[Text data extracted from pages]
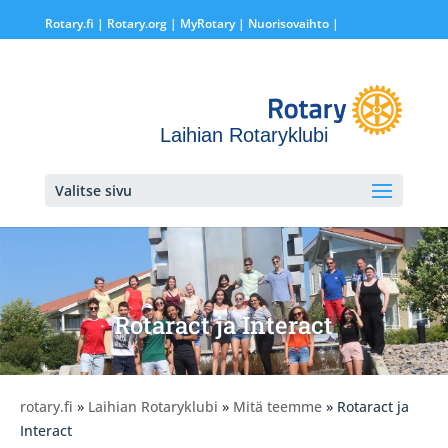
Rotary.fi
|
Rotary.org
|
MyRotary |
Nuorisovaihto
|
Laihian Rotaryklubi
Valitse sivu
Rotaract ja Interact
rotary.fi
»
Laihian Rotaryklubi
»
Mitä teemme
» Rotaract ja
Interact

THE TASK → Copy every line of text in all the records above without any changes, and leave the pictures out of your answer.

OUTPUT OF THE EXERCISE →
Rotary.fi
|
Rotary.org
|
MyRotary |
Nuorisovaihto
|
Laihian Rotaryklubi
Valitse sivu
Rotaract ja Interact
rotary.fi
»
Laihian Rotaryklubi
»
Mitä teemme
» Rotaract ja
Interact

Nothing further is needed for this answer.